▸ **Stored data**
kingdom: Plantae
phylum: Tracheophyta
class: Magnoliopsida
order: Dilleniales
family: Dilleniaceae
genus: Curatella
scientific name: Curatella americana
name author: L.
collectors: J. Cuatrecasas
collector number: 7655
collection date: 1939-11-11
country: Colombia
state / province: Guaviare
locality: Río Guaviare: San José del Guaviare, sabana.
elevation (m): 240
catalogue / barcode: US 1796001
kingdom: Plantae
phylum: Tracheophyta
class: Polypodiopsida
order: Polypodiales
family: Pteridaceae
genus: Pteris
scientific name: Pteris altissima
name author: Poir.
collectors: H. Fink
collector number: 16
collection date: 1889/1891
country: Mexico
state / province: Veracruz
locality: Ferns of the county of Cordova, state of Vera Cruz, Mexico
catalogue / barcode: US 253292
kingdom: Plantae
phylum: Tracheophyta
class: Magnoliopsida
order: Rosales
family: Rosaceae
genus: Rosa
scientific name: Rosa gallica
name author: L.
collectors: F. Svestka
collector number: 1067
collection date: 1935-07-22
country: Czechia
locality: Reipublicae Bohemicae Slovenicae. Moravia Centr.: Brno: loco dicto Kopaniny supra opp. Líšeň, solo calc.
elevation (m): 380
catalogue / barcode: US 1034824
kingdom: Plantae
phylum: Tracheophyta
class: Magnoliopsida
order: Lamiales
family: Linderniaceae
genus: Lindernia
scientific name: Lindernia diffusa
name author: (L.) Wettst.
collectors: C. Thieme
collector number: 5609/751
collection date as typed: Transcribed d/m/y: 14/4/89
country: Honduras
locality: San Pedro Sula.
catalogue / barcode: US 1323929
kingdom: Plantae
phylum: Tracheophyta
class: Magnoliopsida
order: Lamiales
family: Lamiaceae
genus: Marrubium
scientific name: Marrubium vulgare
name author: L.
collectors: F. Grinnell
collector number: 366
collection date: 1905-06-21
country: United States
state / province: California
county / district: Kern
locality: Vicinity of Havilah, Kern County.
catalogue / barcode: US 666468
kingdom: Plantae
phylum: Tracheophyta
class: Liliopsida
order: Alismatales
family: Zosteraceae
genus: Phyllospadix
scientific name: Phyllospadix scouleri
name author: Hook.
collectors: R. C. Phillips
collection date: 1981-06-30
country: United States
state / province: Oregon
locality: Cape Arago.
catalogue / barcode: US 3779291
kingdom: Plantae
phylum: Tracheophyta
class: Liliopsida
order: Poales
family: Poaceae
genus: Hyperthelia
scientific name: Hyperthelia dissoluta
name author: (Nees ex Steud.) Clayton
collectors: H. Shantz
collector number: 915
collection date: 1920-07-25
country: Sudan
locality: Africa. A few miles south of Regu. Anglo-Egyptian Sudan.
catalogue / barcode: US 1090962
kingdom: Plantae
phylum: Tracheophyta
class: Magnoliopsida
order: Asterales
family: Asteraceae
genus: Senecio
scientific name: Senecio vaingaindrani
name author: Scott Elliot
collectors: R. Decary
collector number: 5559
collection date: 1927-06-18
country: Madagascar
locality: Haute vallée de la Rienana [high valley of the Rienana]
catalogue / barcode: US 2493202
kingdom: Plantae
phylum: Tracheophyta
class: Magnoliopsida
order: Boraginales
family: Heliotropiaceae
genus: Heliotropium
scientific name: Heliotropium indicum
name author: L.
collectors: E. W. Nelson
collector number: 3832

▸ **Task objective**
Could you rewrite part of the listing above as a numbered list with no blank lines, starting at the line that contains "collectors: F. Svestka" and ending after the line that contains "order: Poales"?

▸ **Exercise result**
1. collectors: F. Svestka
2. collector number: 1067
3. collection date: 1935-07-22
4. country: Czechia
5. locality: Reipublicae Bohemicae Slovenicae. Moravia Centr.: Brno: loco dicto Kopaniny supra opp. Líšeň, solo calc.
6. elevation (m): 380
7. catalogue / barcode: US 1034824
8. kingdom: Plantae
9. phylum: Tracheophyta
10. class: Magnoliopsida
11. order: Lamiales
12. family: Linderniaceae
13. genus: Lindernia
14. scientific name: Lindernia diffusa
15. name author: (L.) Wettst.
16. collectors: C. Thieme
17. collector number: 5609/751
18. collection date as typed: Transcribed d/m/y: 14/4/89
19. country: Honduras
20. locality: San Pedro Sula.
21. catalogue / barcode: US 1323929
22. kingdom: Plantae
23. phylum: Tracheophyta
24. class: Magnoliopsida
25. order: Lamiales
26. family: Lamiaceae
27. genus: Marrubium
28. scientific name: Marrubium vulgare
29. name author: L.
30. collectors: F. Grinnell
31. collector number: 366
32. collection date: 1905-06-21
33. country: United States
34. state / province: California
35. county / district: Kern
36. locality: Vicinity of Havilah, Kern County.
37. catalogue / barcode: US 666468
38. kingdom: Plantae
39. phylum: Tracheophyta
40. class: Liliopsida
41. order: Alismatales
42. family: Zosteraceae
43. genus: Phyllospadix
44. scientific name: Phyllospadix scouleri
45. name author: Hook.
46. collectors: R. C. Phillips
47. collection date: 1981-06-30
48. country: United States
49. state / province: Oregon
50. locality: Cape Arago.
51. catalogue / barcode: US 3779291
52. kingdom: Plantae
53. phylum: Tracheophyta
54. class: Liliopsida
55. order: Poales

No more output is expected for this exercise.